As an example of device/substrate coupling, the electromagnetic fields, deriving from the high-frequency signals propagating in the devices, penetrate into the depth of the substrate and interact with any charge carriers located therein. This causes problems of nonlinear distortion (harmonics) of the signal, a pointless consumption of a portion of the energy of the signal by insertion loss and possible influences between components.
Thus, the RF devices have characteristics governed both by their architecture and their creation processes, and by the capacity of the substrate on which they are fabricated to limit the insertion losses, the cross-talks between neighboring devices, and the nonlinear distortion phenomena generating harmonics.
The radiofrequency devices, such as antenna switches, tuners and power amplifiers, can be created on different types of substrates.
Silicon-on-sapphire substrates are, for example, known, commonly called SOS (silicon-on-sapphire), which give the components, created according to microelectronic technologies in the surface layer of silicon, the benefit of the insulating properties of the sapphire substrate. For example, the antenna switches and power amplifiers fabricated on this type of substrate exhibit very good figures of merit but are primarily used for niche applications because of the overall cost of the solution.
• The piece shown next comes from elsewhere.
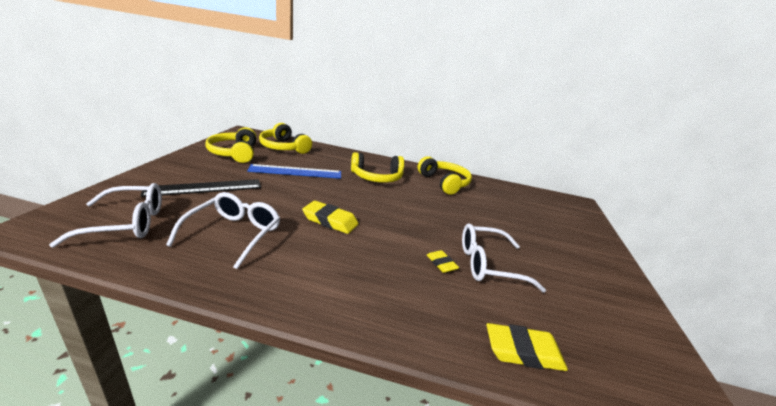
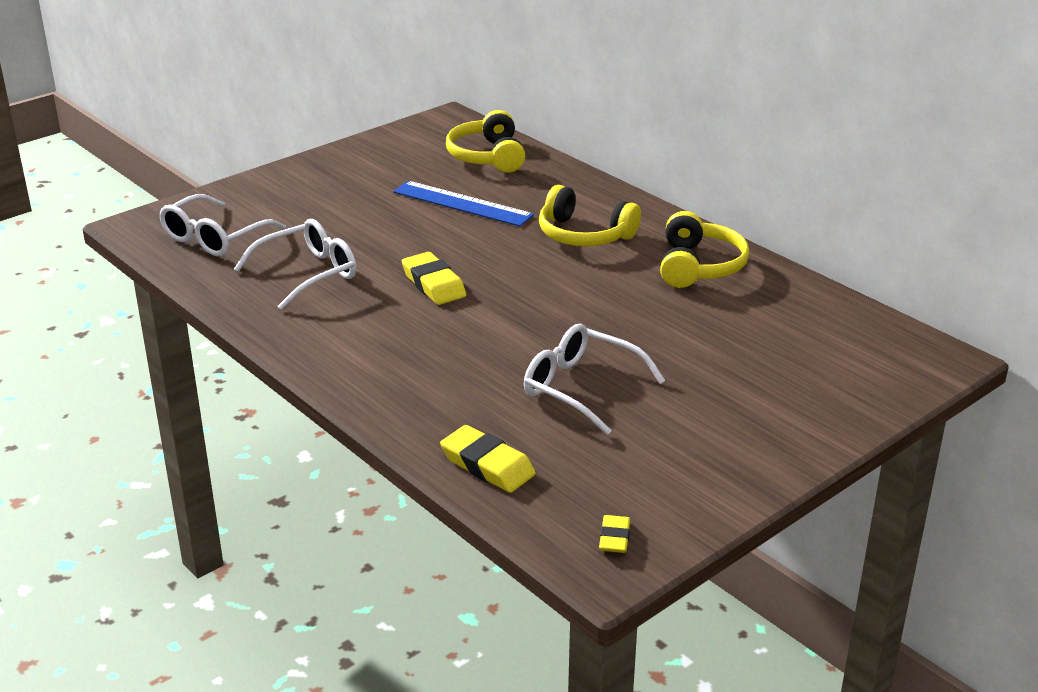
camera: 40 degrees right, 5 degrees up
white glasses [49,183,162,248] -> white glasses turned 105 degrees clockwise [159,194,286,256]
black ruler [141,179,261,197] -> none
yellow headphones [205,127,257,163] -> none
yellow eraser [427,250,459,273] -> yellow eraser moved to [599,515,630,553]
Also known are the substrates based on high-resistivity silicon comprising a support substrate, a trapping layer arranged on the support substrate, a dielectric layer arranged on the trapping layer, and an active semiconductive layer arranged on the dielectric layer. The support substrate usually exhibits a resistivity higher than 1 k ohm·cm. The trapping layer can comprise non-doped polycrystalline silicon. The combination of a high-resistivity support substrate and of a trapping layer according to the prior art makes it possible to reduce the above-mentioned device/substrate coupling and thus ensure good performance levels in the RF devices. In this respect, a person skilled in the art will find a review of the performance levels of the RF devices fabricated on the high-resistivity semiconductive substrate known from the prior art in “Silicon-on-insulator (SOI) Technology, manufacture and applications,” points 10.7 and 10.8, Oleg Kononchuk and Bich-Yen Nguyen, from Woodhead Publishing.
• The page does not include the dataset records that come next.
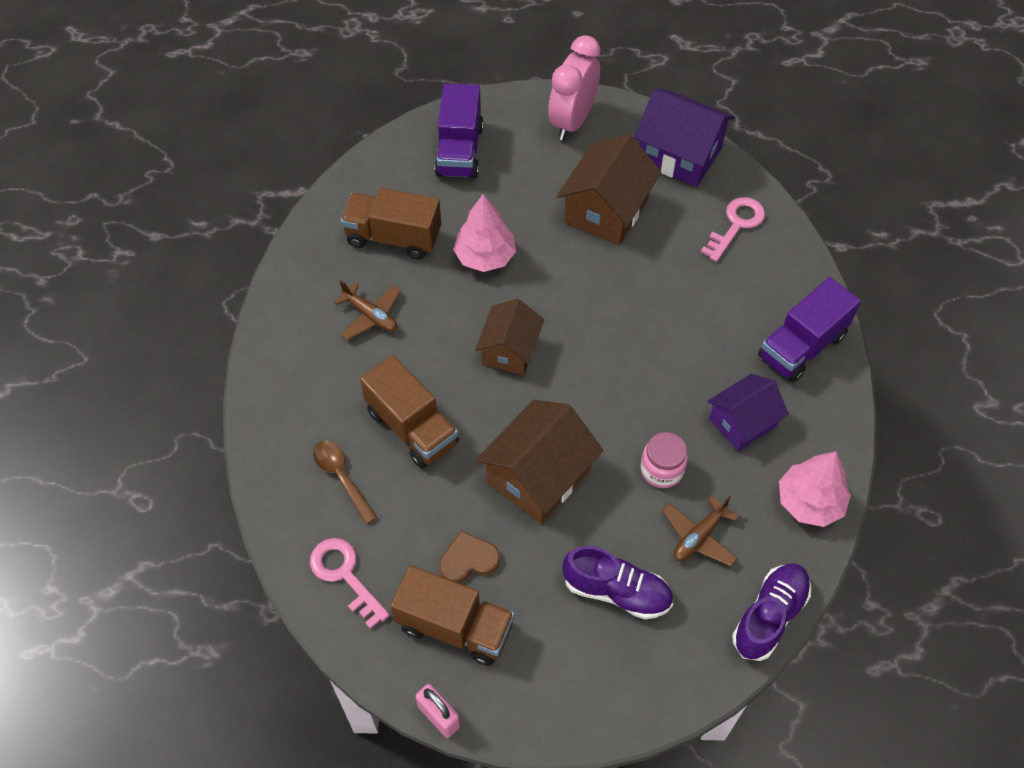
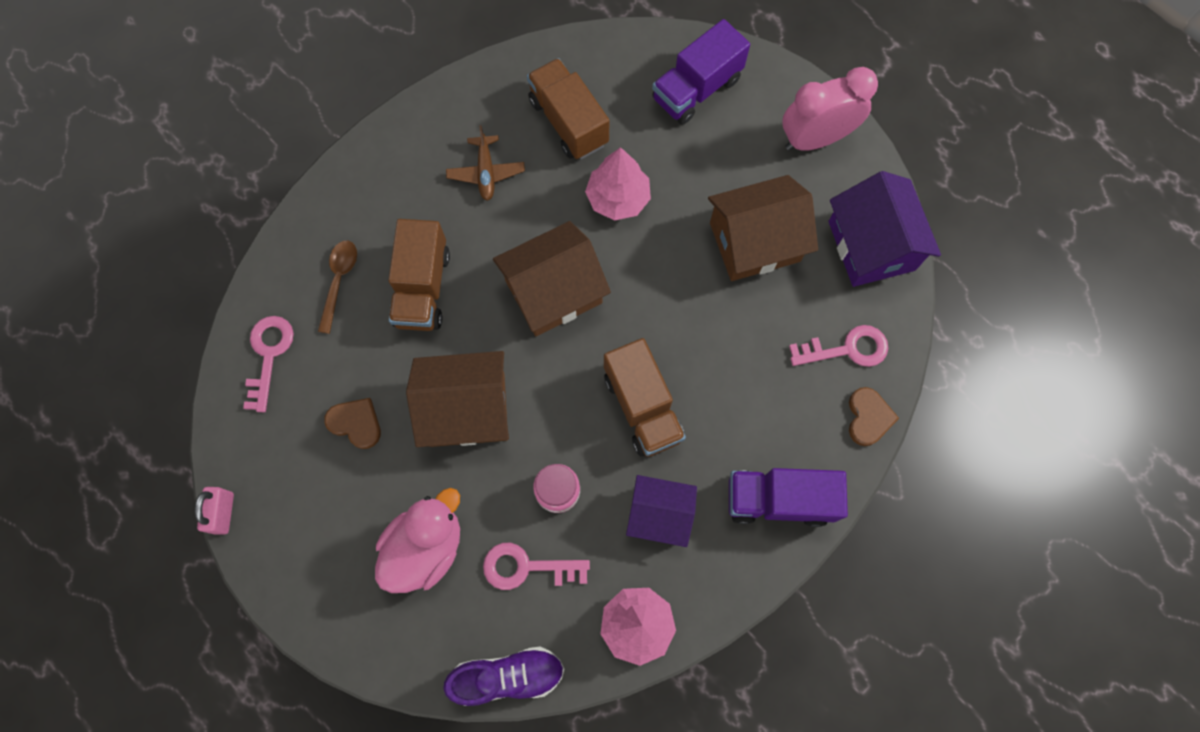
camera: 45 degrees right, 15 degrees up
brown truck [390,565,515,666] -> brown truck moved to [604,338,686,457]
brown house [475,299,544,375] -> brown house [493,221,611,336], size x1.51
purple shoe [563,546,673,619] -> pink duck [375,488,460,593]
brown plane [662,496,739,566] -> pink key [483,543,590,590]
none -> brown heart [849,387,899,446]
Nevertheless, a trapping layer of polysilicon presents the drawback of undergoing a partial recrystallization in high-temperature heat treatment steps, which contributes to diminishing the trap density in the layer. With the trend in mobile telephone standards dictating increasingly demanding specifications in the RF components, the degradation of the performance of the device linked to this decrease in trap density is prohibitive for some applications.
Moreover, the step of deposition of the polysilicon and of surface preparation in order to produce the stacking of the substrate are sensitive and expensive.
An alternative to this trapping layer of polysilicon is a layer of porous silicon. A deposition of a porous layer, according to the prior art, does not make it possible to obtain a very thin layer thickness, less than 1 μm. Thus, the porous layers of the prior art and their thickness, between 10 μm and 80 μm, do not make it possible to obtain a substrate comprising a porous layer with a mechanical strength that is sufficient to withstand certain steps of fabrication of the devices and be retained in the final functional devices.